START Excerpted data

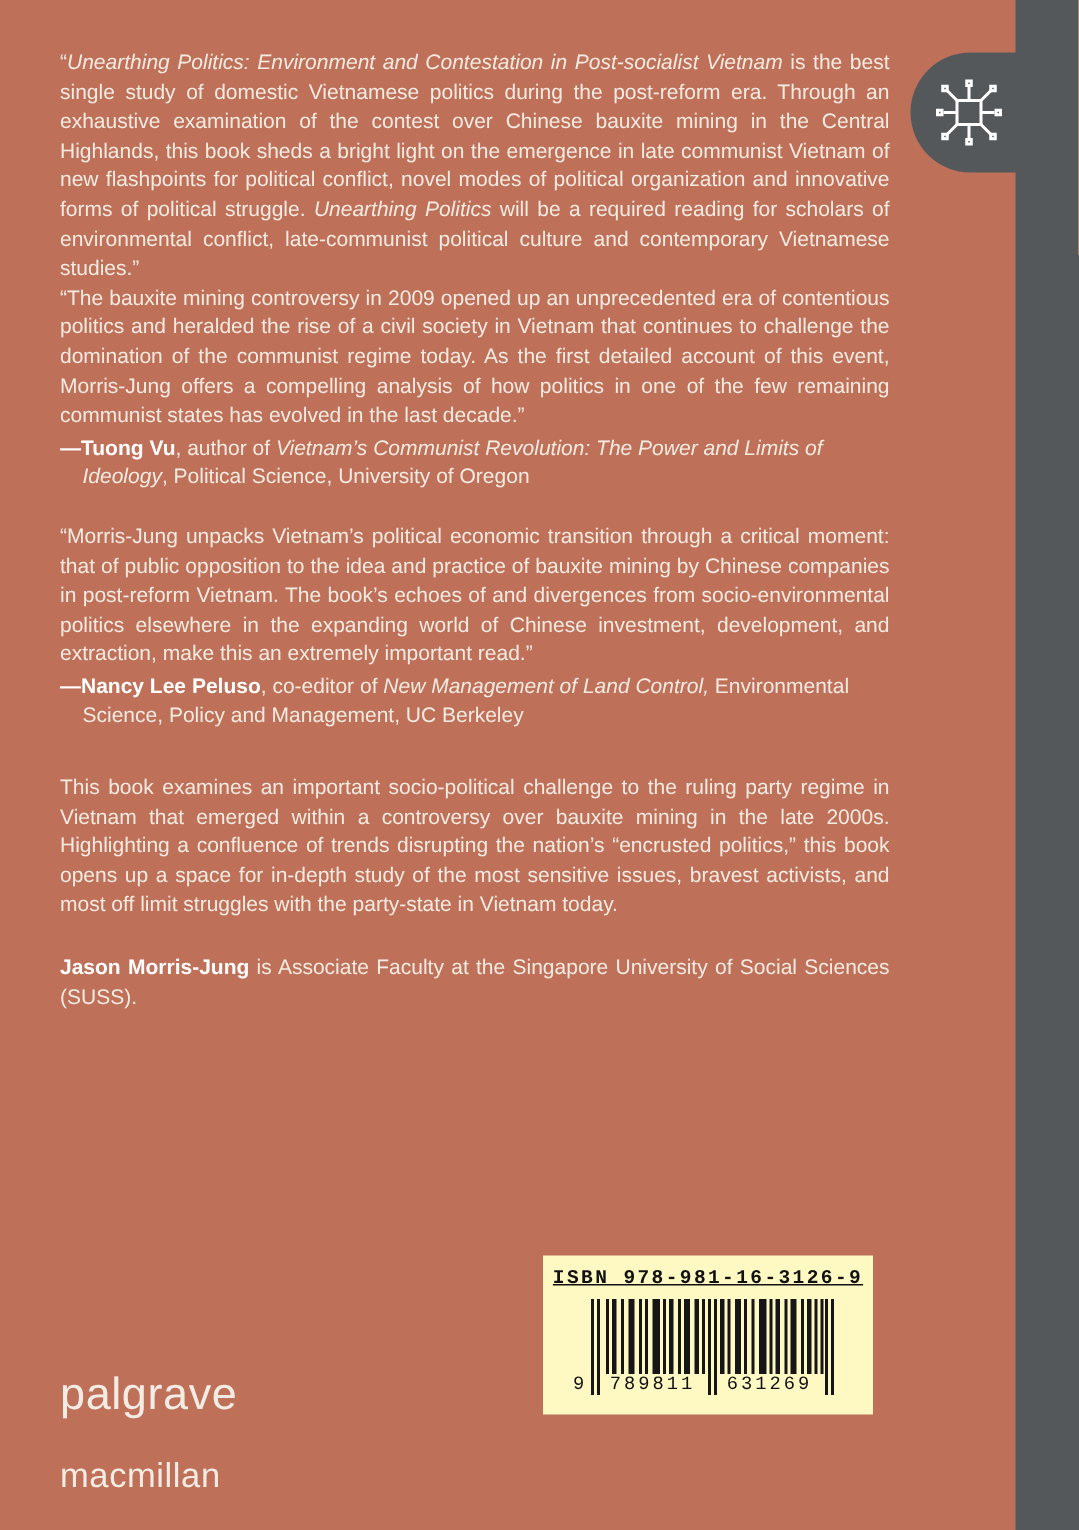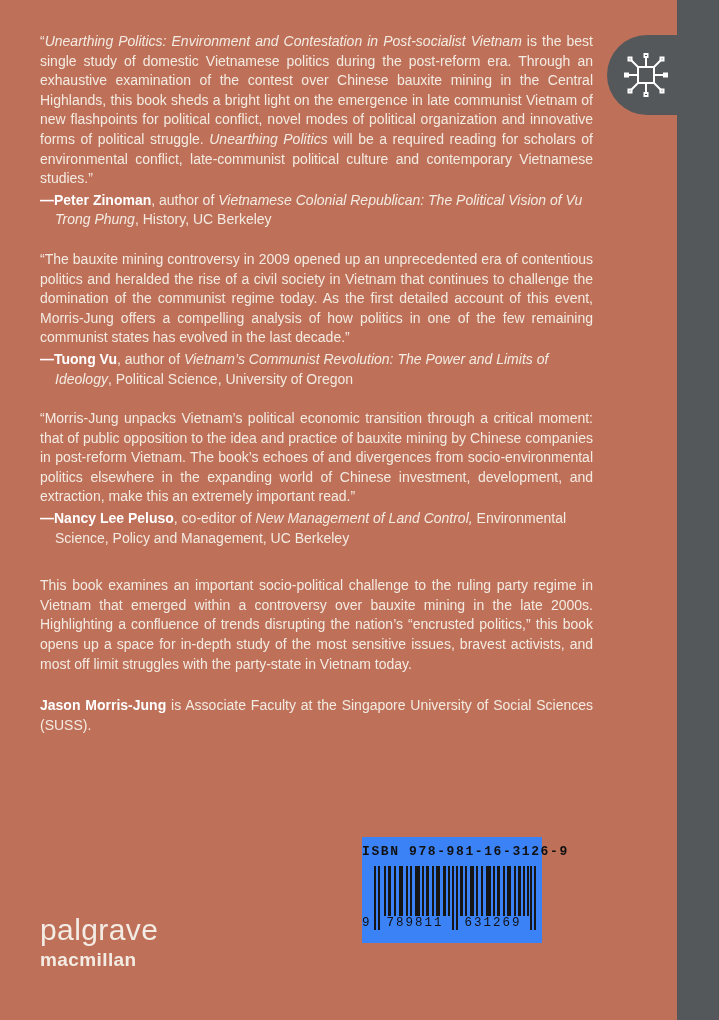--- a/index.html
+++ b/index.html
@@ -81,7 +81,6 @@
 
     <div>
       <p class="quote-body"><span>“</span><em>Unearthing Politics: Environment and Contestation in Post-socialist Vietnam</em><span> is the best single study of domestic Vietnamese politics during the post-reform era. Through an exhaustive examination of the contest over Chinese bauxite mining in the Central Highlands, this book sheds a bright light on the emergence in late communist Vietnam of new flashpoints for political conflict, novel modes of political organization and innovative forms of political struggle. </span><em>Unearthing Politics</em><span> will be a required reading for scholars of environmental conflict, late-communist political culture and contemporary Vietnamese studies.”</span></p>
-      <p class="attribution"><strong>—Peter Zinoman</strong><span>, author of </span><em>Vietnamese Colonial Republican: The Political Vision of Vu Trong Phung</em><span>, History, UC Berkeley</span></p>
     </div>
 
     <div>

END Excerpted data

## Aim of the exercise
Please print all of the records above exactly, omitting each picture.

## Task output
--- a/index.html
+++ b/index.html
@@ -81,7 +81,6 @@
 
     <div>
       <p class="quote-body"><span>“</span><em>Unearthing Politics: Environment and Contestation in Post-socialist Vietnam</em><span> is the best single study of domestic Vietnamese politics during the post-reform era. Through an exhaustive examination of the contest over Chinese bauxite mining in the Central Highlands, this book sheds a bright light on the emergence in late communist Vietnam of new flashpoints for political conflict, novel modes of political organization and innovative forms of political struggle. </span><em>Unearthing Politics</em><span> will be a required reading for scholars of environmental conflict, late-communist political culture and contemporary Vietnamese studies.”</span></p>
-      <p class="attribution"><strong>—Peter Zinoman</strong><span>, author of </span><em>Vietnamese Colonial Republican: The Political Vision of Vu Trong Phung</em><span>, History, UC Berkeley</span></p>
     </div>
 
     <div>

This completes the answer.